A Bayer spokesman said a sale of the MaterialScience division isn't currently on the agenda, and declined to comment on a possible deal with Merck.

But traders and analysts say it is only a matter of time before a sale. WGZ Bank analyst Z. Ruezgar noted that a strong first quarter for the division means that Bayer can now get an adequate price for the unit.

"A potential purchase of Merck's consumer business [for $14 billion] could prove expensive, but if aligned with a disposal of MaterialScience, the new LifeScience business would be well received," Berenberg analyst Alistair Campbell said.

And such a move wouldn't be unprecedented, given an increasing number of deals in Europe's health care industry.
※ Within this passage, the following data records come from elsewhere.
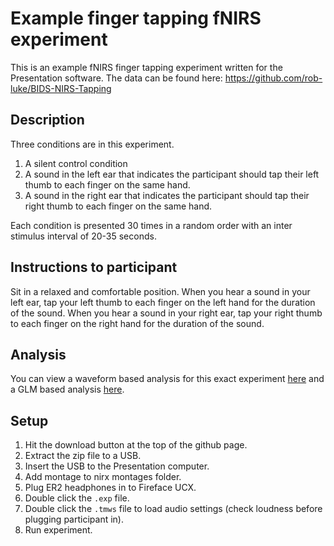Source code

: # Example finger tapping fNIRS experiment

This is an example fNIRS finger tapping experiment written for the Presentation software. The data can be found here: https://github.com/rob-luke/BIDS-NIRS-Tapping


## Description

Three conditions are in this experiment.

1. A silent control condition
2. A sound in the left ear that indicates the participant should tap their left thumb to each finger on the same hand.
3. A sound in the right ear that indicates the participant should tap their right thumb to each finger on the same hand.

Each condition is presented 30 times in a random order with an inter stimulus interval of 20-35 seconds.

## Instructions to participant

Sit in a relaxed and comfortable position. When you hear a sound in your left ear, tap your left thumb to each finger on the left hand for the duration of the sound. When you hear a sound in your right ear, tap your right thumb to each finger on the right hand for the duration of the sound.


## Analysis

You can view a waveform based analysis for this exact experiment [here](https://mne.tools/dev/auto_tutorials/preprocessing/plot_70_fnirs_processing.html#sphx-glr-auto-tutorials-preprocessing-plot-70-fnirs-processing-py) and a GLM based analysis [here](https://mne.tools/mne-nirs/auto_examples/plot_10_hrf.html#sphx-glr-auto-examples-plot-10-hrf-py).


## Setup

1. Hit the download button at the top of the github page.
1. Extract the zip file to a USB.
1. Insert the USB to the Presentation computer.
1. Add montage to nirx montages folder.
1. Plug ER2 headphones in to Fireface UCX.
1. Double click the `.exp` file.
1. Double click the `.tmws` file to load audio settings (check loudness before plugging participant in).
1. Run experiment.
Just last week, Valeant Pharmaceuticals International Inc. announced its offer to buy rival Allergan Inc., while Switzerland's Novartis AG sealed more than $20 billion in deals to sell and exchange businesses with GlaxoSmithKline PLC of the U.K. and Eli Lilly LLY & Co.

"In light of previous statements by Bayer that it aims for a number one position in Consumer Health, we would not be surprised to see the company pursue inorganic growth," Ms. Miemietz said.

Bayer has been strengthening its health care segment, bolting on Germany's Steigerwald and China'sDihon Pharmaceuticals. It also put up $2.86 billion for Norway's Algeta ASA, its partner on a new prostate cancer treatment.

The company's five new product launches, blood thinner Xarelto, cancer drugs Stivarga and Xofigo, eye treatment Eylea and pulmonary hypertension drug Adempas, are already reshaping the Aspirin maker's pharmaceuticals unit.

The key drugs registered combined sales of EUR598 million in the first-quarter, inching closer to Bayer's forecast of a combined annual sales potential of EUR7.5 billion. These drugs were largely responsible for the 2.9% rise in Bayer's health care revenue, which was dented by price pressure in Diabetes care.

The group's first-quarter net profit jumped 23% on the year to EUR1.42 billion ($1.96 billion) on a 2.8% rise in revenue to EUR10.56 billion from the same period a year ago despite unfavorable exchange rates as the euro strengthened against major currencies.

Bayer also confirmed its outlook for the full year.